Instructions to follow | Each line of the records is to be returned verbatim, with the images omitted.

Dataset |
*** Begin section ***
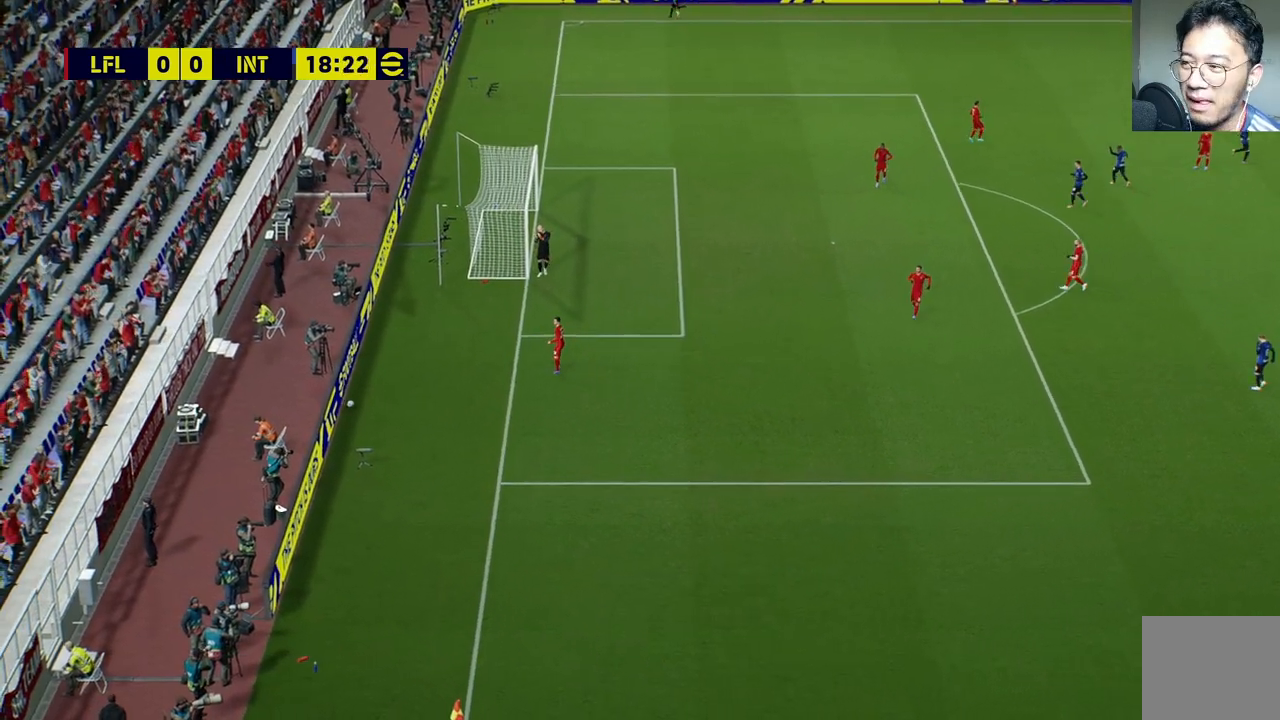
{"buttons": ["R2"], "left_stick": "up-left", "right_stick": "center", "events": [[50, "R2", "down"], [50, "left_stick", "up-left"], [367, "R1", "down"], [500, "R1", "up"]]}
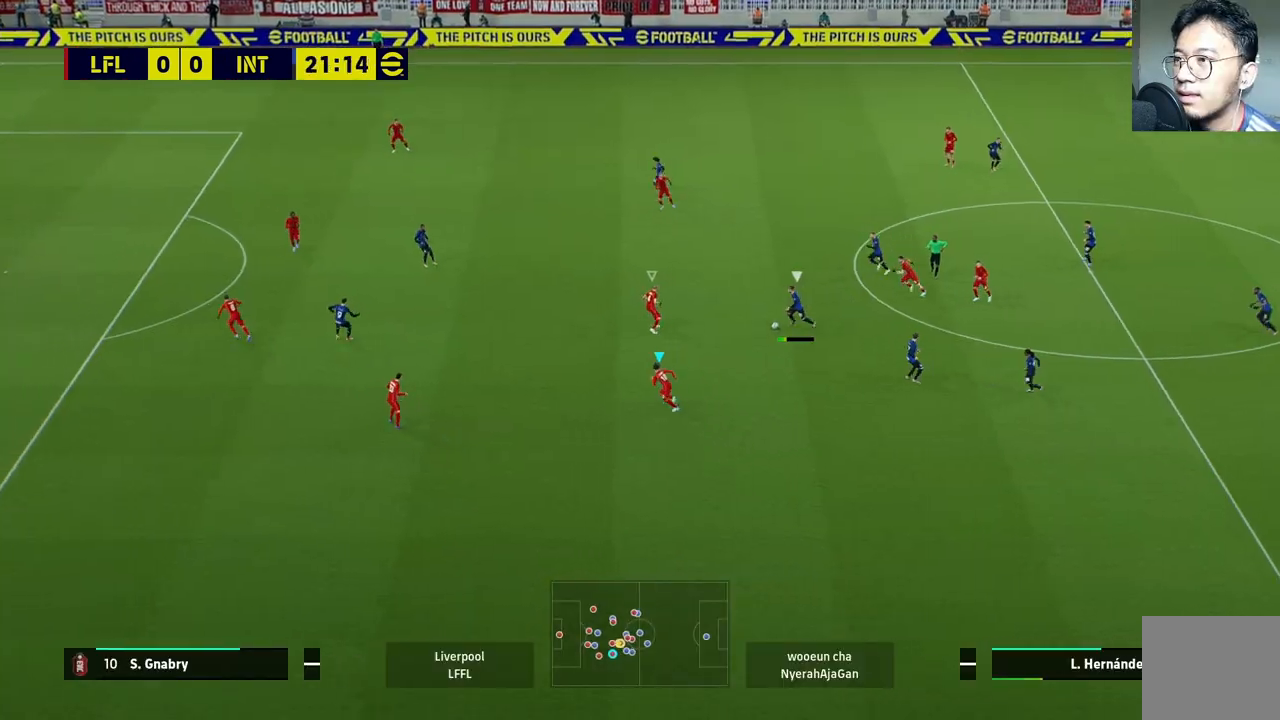
{"buttons": ["L2", "R2"], "left_stick": "up-left", "right_stick": "center", "events": [[500, "L2", "down"]]}
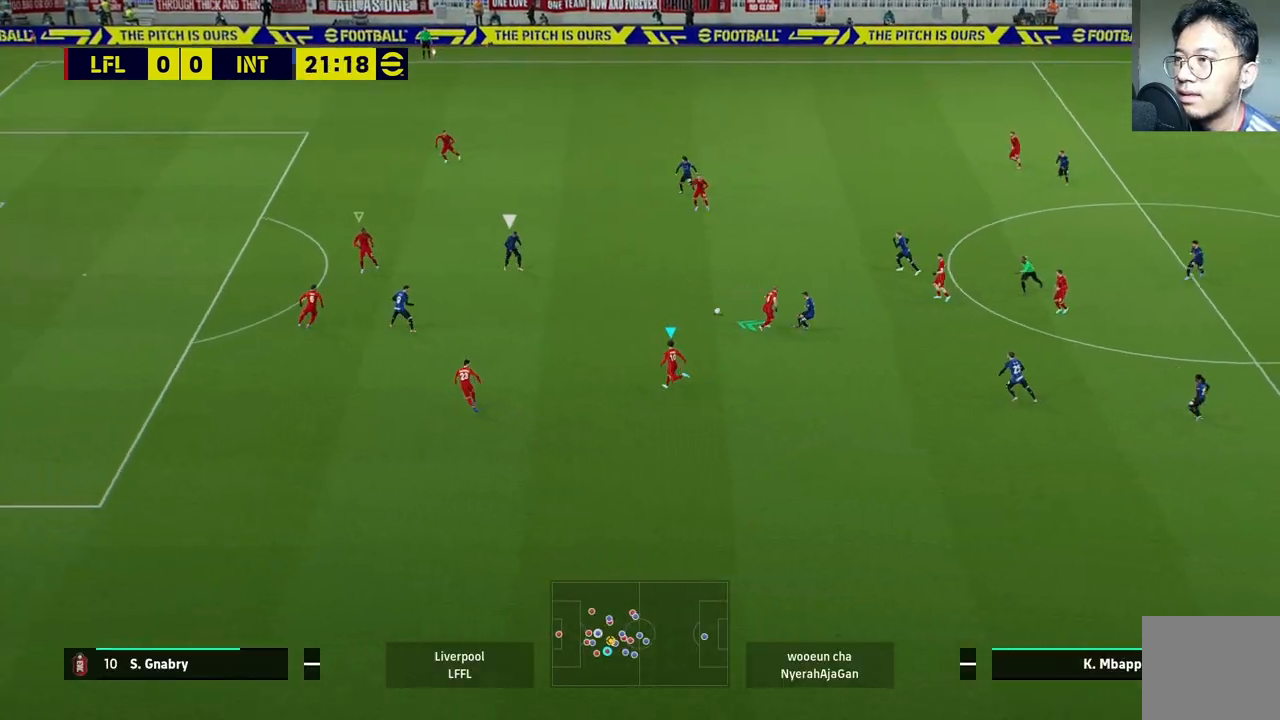
{"buttons": ["R2"], "left_stick": "up-left", "right_stick": "center", "events": [[217, "L2", "up"]]}
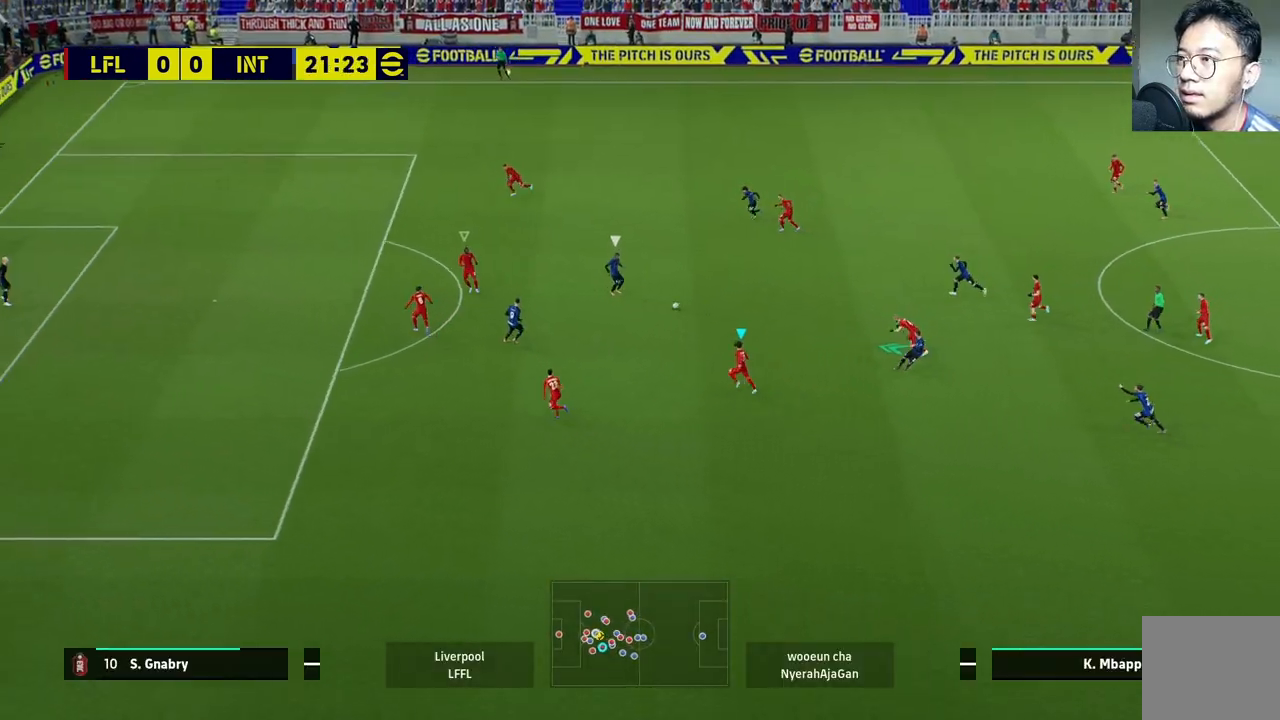
{"buttons": ["R2"], "left_stick": "up-left", "right_stick": "center", "events": []}
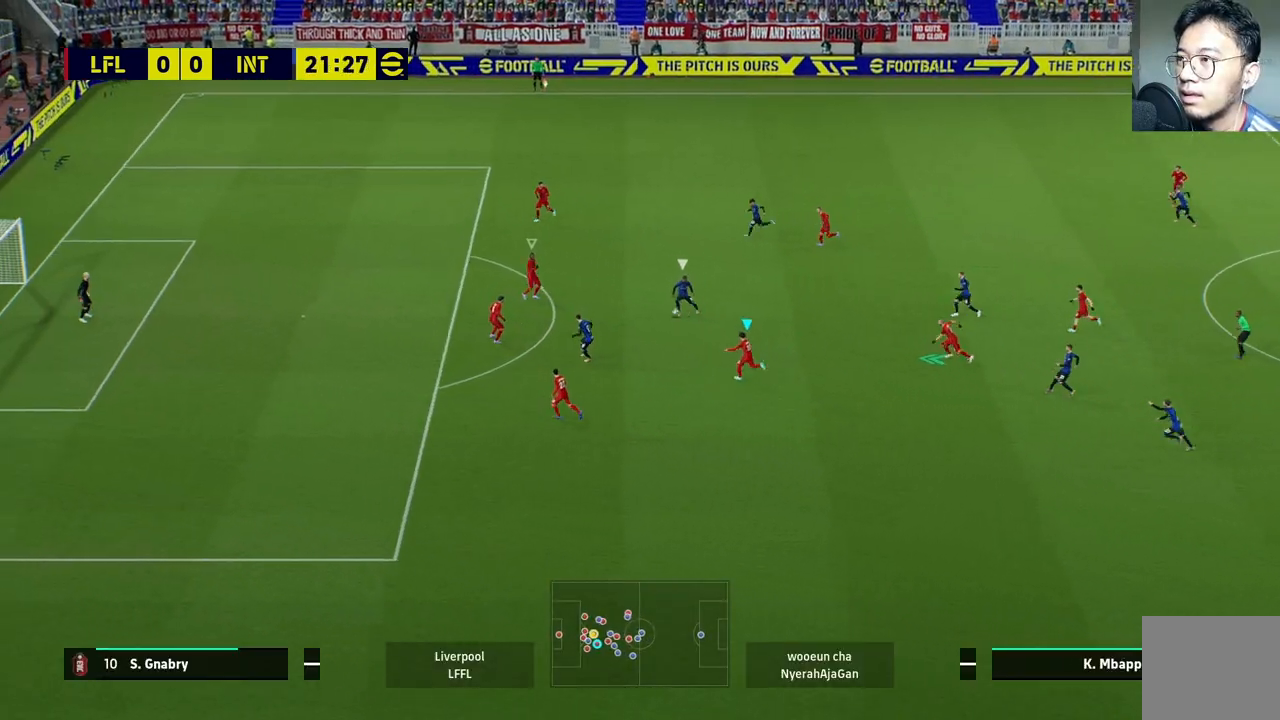
{"buttons": ["R2"], "left_stick": "up-left", "right_stick": "center", "events": []}
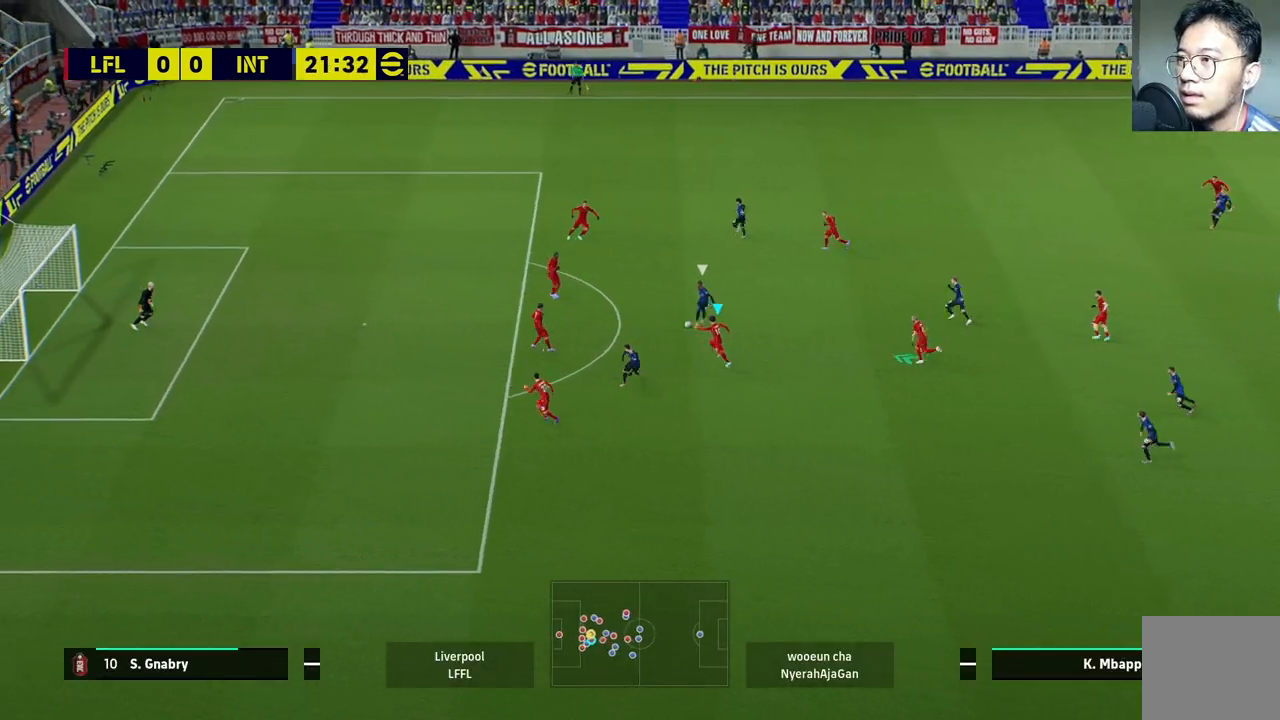
{"buttons": ["CROSS", "R2"], "left_stick": "up-left", "right_stick": "center", "events": [[250, "CROSS", "down"]]}
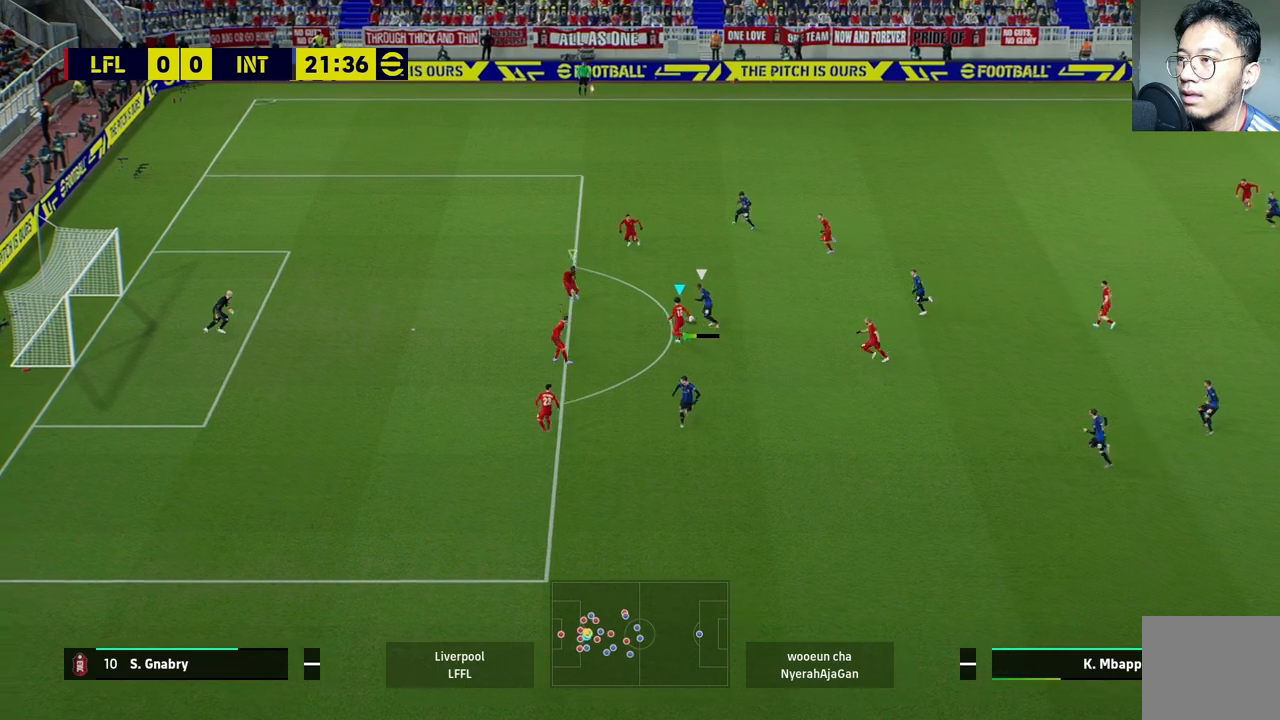
{"buttons": ["CROSS", "R2"], "left_stick": "up-right", "right_stick": "center", "events": [[17, "left_stick", "up"], [50, "L1", "down"], [200, "L1", "up"], [217, "left_stick", "center"], [383, "left_stick", "up-right"]]}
*** End section ***
Solution to this exercise |
{"buttons": ["R2"], "left_stick": "up-left", "right_stick": "center", "events": [[50, "R2", "down"], [50, "left_stick", "up-left"], [367, "R1", "down"], [500, "R1", "up"]]}
{"buttons": ["L2", "R2"], "left_stick": "up-left", "right_stick": "center", "events": [[500, "L2", "down"]]}
{"buttons": ["R2"], "left_stick": "up-left", "right_stick": "center", "events": [[217, "L2", "up"]]}
{"buttons": ["R2"], "left_stick": "up-left", "right_stick": "center", "events": []}
{"buttons": ["R2"], "left_stick": "up-left", "right_stick": "center", "events": []}
{"buttons": ["CROSS", "R2"], "left_stick": "up-left", "right_stick": "center", "events": [[250, "CROSS", "down"]]}
{"buttons": ["CROSS", "R2"], "left_stick": "up-right", "right_stick": "center", "events": [[17, "left_stick", "up"], [50, "L1", "down"], [200, "L1", "up"], [217, "left_stick", "center"], [383, "left_stick", "up-right"]]}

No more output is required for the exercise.